What the task requires: Bring together all lines of the material below that contain the string "down".

- - - - -

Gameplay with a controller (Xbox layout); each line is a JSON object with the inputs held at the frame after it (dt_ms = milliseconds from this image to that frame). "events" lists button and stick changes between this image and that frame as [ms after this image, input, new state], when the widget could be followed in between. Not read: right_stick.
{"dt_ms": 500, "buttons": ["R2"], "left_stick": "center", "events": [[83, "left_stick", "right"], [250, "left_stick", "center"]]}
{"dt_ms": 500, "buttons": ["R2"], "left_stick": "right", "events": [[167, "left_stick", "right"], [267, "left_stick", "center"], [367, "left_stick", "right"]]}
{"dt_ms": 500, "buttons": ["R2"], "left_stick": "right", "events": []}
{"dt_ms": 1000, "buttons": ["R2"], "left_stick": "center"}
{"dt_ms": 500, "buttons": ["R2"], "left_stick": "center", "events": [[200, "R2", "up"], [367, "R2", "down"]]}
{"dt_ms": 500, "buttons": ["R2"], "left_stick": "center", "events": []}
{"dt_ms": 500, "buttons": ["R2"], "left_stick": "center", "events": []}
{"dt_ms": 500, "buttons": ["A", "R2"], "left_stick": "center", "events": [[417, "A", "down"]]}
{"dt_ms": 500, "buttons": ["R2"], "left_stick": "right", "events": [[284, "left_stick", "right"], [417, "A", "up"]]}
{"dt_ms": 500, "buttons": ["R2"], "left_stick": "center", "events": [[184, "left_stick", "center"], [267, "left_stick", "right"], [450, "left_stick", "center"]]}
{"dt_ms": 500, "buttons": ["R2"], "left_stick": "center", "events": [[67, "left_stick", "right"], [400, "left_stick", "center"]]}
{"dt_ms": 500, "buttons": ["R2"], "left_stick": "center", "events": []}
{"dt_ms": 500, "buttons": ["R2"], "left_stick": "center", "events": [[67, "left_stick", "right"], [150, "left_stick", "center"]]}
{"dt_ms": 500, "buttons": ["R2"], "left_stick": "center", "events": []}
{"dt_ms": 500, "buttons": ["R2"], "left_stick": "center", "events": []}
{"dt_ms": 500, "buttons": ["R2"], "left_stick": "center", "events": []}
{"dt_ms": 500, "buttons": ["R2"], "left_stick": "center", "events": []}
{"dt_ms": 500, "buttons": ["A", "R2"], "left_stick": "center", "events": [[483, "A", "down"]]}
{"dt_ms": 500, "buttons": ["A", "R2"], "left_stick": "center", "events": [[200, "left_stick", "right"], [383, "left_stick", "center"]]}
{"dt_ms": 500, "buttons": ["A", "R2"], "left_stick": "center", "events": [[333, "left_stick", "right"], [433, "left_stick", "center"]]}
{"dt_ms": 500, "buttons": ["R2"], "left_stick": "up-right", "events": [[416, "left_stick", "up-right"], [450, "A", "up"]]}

- - - - -

Response area:
{"dt_ms": 500, "buttons": ["R2"], "left_stick": "center", "events": [[200, "R2", "up"], [367, "R2", "down"]]}
{"dt_ms": 500, "buttons": ["A", "R2"], "left_stick": "center", "events": [[417, "A", "down"]]}
{"dt_ms": 500, "buttons": ["A", "R2"], "left_stick": "center", "events": [[483, "A", "down"]]}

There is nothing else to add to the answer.